Data Structures and Route Reduction Procedures in the Problem of Distribution Transport Flows in a Communication Network

• Published in: Kìbernetika ta komp'ûternì tehnologìï (Online) no. 3; pp. 22 - 36
• Main Authors: Vasyanin, Volodymyr, Trofymchuk, Oleksandr, Ushakova, Liudmyla
• Format: Journal Article
• Language: English
• Published: V.M. Glushkov Institute of Cybernetics 29.09.2025
• Subjects: computer modelling; discrete flows; multicommodity networks; problems of combinatorial optimization
• ISSN: 2707-4501; 2707-451X; 2707-451X
• DOI: 10.34229/2707-451X.25.3.2

Introduction. In the problems of the distribution and routing of flows in communication networks, the input data is vehicle routes or data transmission channels. For the distribution of flows in this problems in optimization algorithms use special data structures – abstract data types, which describe the relationship between distributed flows and routes, as well as route reduction procedures, which can significantly reduce the number of such connections. The paper develops data structures and route reduction algorithms that allow solving the problem of distribution of flows in the case when the number of specified routes is very large, and the amount of computer RAM is limited. Estimates of the time complexity of the algorithm for reducing routes by nodes and arcs, as well as the algorithm for generating a reference data structure, have been obtained. The proposed algorithms were tested on networks with the number of nodes from 50 to 500 and the number of routes from 1225 to 124750, which showed their performance, good computational efficiency and they can be used in practical problems of distribution and routing of flows on large-dimensional networks.

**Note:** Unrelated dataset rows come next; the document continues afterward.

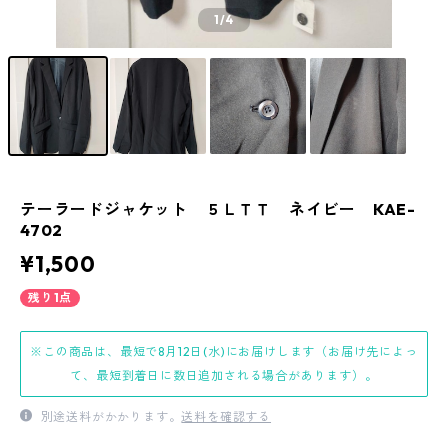
1
/4
テーラードジャケット ５ＬＴＴ ネイビー KAE-
4702
¥1,500
残り1点
※この商品は、最短で8月12日(水)にお届けします（お届け先によっ
て、最短到着日に数日追加される場合があります）。
別途送料がかかります。
送料を確認する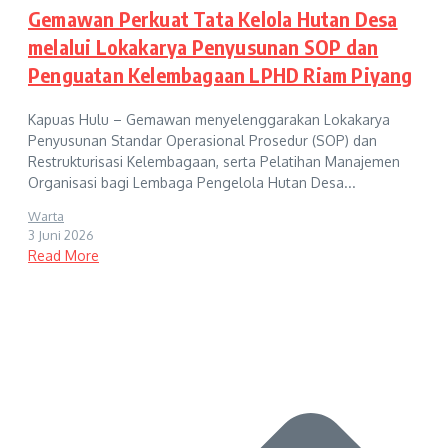
Gemawan Perkuat Tata Kelola Hutan Desa
melalui Lokakarya Penyusunan SOP dan
Penguatan Kelembagaan LPHD Riam Piyang
Kapuas Hulu – Gemawan menyelenggarakan Lokakarya
Penyusunan Standar Operasional Prosedur (SOP) dan
Restrukturisasi Kelembagaan, serta Pelatihan Manajemen
Organisasi bagi Lembaga Pengelola Hutan Desa...
Warta
3 Juni 2026
Read More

Purpose. We present an effective algorithm for the route reduction that allow solving the problem of distribution of flows in the case when the number of specified routes is very large, and the amount of computer RAM is limited. The technique. To get our estimators of time complexity of developed algorithms, we use numerical examples and simulations. Results. Our proposed algorithms it is shown that is sufficient accuracy and speed, which allows us to assert their practical applicability for engineering calculations on large-scale networks. Scientific novelty and practical significance. We demonstrate robustness and efficiency of proposed algorithms through rigorous computer simulations. Keywords: multicommodity networks, discrete flows, problems of combinatorial optimization, computer modelling.